Saved entries:
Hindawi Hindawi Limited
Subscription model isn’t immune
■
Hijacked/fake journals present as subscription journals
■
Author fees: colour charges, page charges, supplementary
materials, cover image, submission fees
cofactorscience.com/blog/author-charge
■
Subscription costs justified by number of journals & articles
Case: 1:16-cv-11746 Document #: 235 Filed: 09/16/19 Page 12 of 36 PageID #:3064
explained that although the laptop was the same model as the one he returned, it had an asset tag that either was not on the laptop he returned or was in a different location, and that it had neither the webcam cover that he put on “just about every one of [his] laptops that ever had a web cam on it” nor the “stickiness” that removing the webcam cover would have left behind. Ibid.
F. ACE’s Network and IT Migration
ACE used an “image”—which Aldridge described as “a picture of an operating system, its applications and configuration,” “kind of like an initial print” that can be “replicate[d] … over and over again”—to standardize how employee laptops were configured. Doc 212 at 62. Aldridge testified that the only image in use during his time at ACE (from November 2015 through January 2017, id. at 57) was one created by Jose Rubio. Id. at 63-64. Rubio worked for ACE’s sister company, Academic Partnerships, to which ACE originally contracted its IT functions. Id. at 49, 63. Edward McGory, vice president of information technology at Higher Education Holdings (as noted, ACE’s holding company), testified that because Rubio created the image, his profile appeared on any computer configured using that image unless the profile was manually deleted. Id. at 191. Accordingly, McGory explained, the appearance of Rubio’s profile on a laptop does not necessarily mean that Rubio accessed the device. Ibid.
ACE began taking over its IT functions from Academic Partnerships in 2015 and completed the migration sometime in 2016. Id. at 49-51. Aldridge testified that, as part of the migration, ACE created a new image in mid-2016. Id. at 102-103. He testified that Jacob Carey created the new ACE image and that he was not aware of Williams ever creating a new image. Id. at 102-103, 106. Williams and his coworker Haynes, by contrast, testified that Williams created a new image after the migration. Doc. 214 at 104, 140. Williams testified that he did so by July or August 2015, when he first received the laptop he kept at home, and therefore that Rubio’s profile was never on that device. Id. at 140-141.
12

§ **DESCRIPTION OF THE TASK**: The answer should be an exact copy of the lines from the first line of the data through the line with "Case: 1:16-cv-11746 Document" and should contain nothing else.

§ **ANSWER AREA**:
Hindawi Hindawi Limited
Subscription model isn’t immune
■
Hijacked/fake journals present as subscription journals
■
Author fees: colour charges, page charges, supplementary
materials, cover image, submission fees
cofactorscience.com/blog/author-charge
■
Subscription costs justified by number of journals & articles
Case: 1:16-cv-11746 Document #: 235 Filed: 09/16/19 Page 12 of 36 PageID #:3064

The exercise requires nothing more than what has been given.